I have written several times at Newjerseynewsroom.com about health care reform, which unfortunately is more about health insurance reform than a full reform of our health care system.  The plan that is emerging is not good, but better than the status quo.  

One aspect of the reform that is quite troubling is the excise tax on "cadillac plans."  Unions strongly oppose this concept because they have traded salary for generous benefits for years and now will be taxed on those plans at 40% (assuming that insurance companies directly pass the 40% tax straight through to customers in their premiums).  This has become a huge political problem for Obama, who most working families now realize is much more conservative than he had seemed to be during the primary campaign.  Unions are the most important aspect of the Democratic Party apparatus and without strong union support, Congressional majorities (not just supermajorities) could be in huge trouble.
 
The political aspects of this are clear, and the excise tax will almost certainly get scaled back before the bill passes the House.

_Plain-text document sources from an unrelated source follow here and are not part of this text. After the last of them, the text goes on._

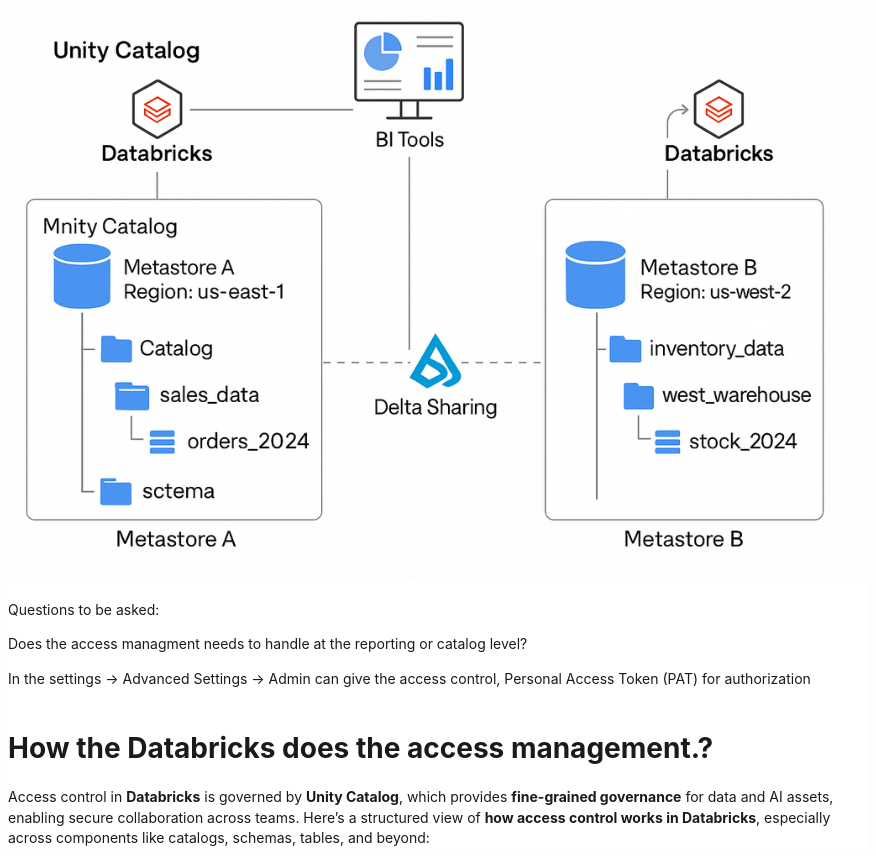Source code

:![](../Pasted%20image%2020250625154439.png)





Questions to be asked: 

Does the access managment needs to handle at the reporting or catalog level?

In the settings -> Advanced Settings -> Admin can give the access control, Personal Access Token (PAT) for authorization 

# How the Databricks does the access management.?


Access control in **Databricks** is governed by **Unity Catalog**, which provides **fine-grained governance** for data and AI assets, enabling secure collaboration across teams. Here’s a structured view of **how access control works in Databricks**, especially across components like catalogs, schemas, tables, and beyond:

But what about the economic justifications for this concept?

Economists state that employer paid insurance premiums come out of salary.  This is true, but causing an increase in premiums will not give indiviudals any greater opportunity to choose plans, or give them a larger salary.  Salaries may eventually catch up to where they would be without generous benefits, but it won't happen instantaneously.  Furthermore, raising the cost of health insurance does not mean that you will force cost controls in health care, which is the ultimate goal. 

The fiction that health insurance and health care are one and the same is one that has gone on for a long time, but it is just that, a fiction.  Health insurance costs have little relationship to what they truly cover and even successfully limiting their rise will not force down payments for actual care.

In addition, the excise tax is going to be imposed nationally, with one threshold, without regard to the fact that certain areas of the country are significantly more expensive than others.  Should you pay a tax because you live in New York or New Jersey? Should you pay a tax because you are at a small company with a relatively old work force, which therefore pays a lot for insurance?